High-School level question concerning circle and arcs This question somehow is unsolvable to me. Any idead/hints wil be much appreciated. 

$AB$ is a chord which is cut ny the chords $CD$ and $EC$ in the circle.
Givens:
$\frown{AC} +\frown{BE}=\frown{AD}+\frown{BC}$
$S_{CFG}=S_{CGH}$
I need to show:
$AB \perp HG$
I realized that $CG$ is a median in $\triangle{HFG}$, so I'm trying to prove $CF=CG$ or $CG=GH$ which then will suffice to say that $\triangle{HFG}$ is a right triangle, but am not able to find a way.
 A: Since $$\text{arc}AC+\text{arc}BE=\text{arc}AD+\text{arc}BC,$$
we have
$$\angle{CBA}+\angle{BCE}=\angle{ACD}+\angle{BAC},$$
i.e.
$$\angle{CBG}+\angle{BCG}=\angle{ACF}+\angle{FAC}.$$
Considering $\triangle CBG$ and $\triangle CAF$, we can say
$$\angle{CGF}=\angle{CFG}\Rightarrow CF=CG.$$
Then, as you wrote, since $CF=CH$, we can say $\triangle HFG$ is a right triangle.
A: There is a property of intersecting chords such that the angle between them is equal to the mean of two respective arcs.

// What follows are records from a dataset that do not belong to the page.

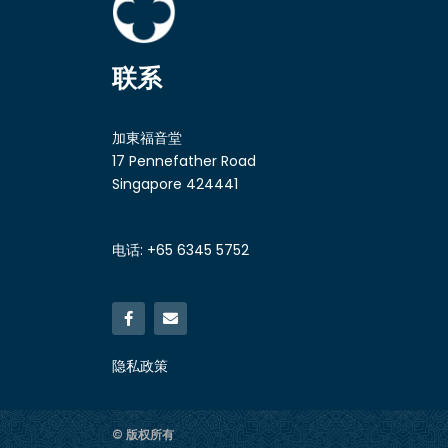
联系
加東福音堂
17 Pennefather Road
Singapore 424441
电话: +65 6345 5752
隐私政策
© 版权所有​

In the following picture we have $$|\angle AOB| = |\angle COD| = \frac{1}{2}\Big(\overset{\frown}{AB}+\overset{\frown}{CD}\Big).$$ To prove it, just consider $\triangle AOD$ and calculate its angles. Curiously, there are very few references for this fact online, e.g. see here for more info.

This fact makes $\angle CFG$ and $\angle CGF$ equal, and so $\triangle CFG$ is isosceles. In other words, $|CF| = |CG| = |CH|$, and $C$ is a center of circurmcircle of $\triangle FGH$, hence $\triangle FGH$ is right.
I hope this helps $\ddot\smile$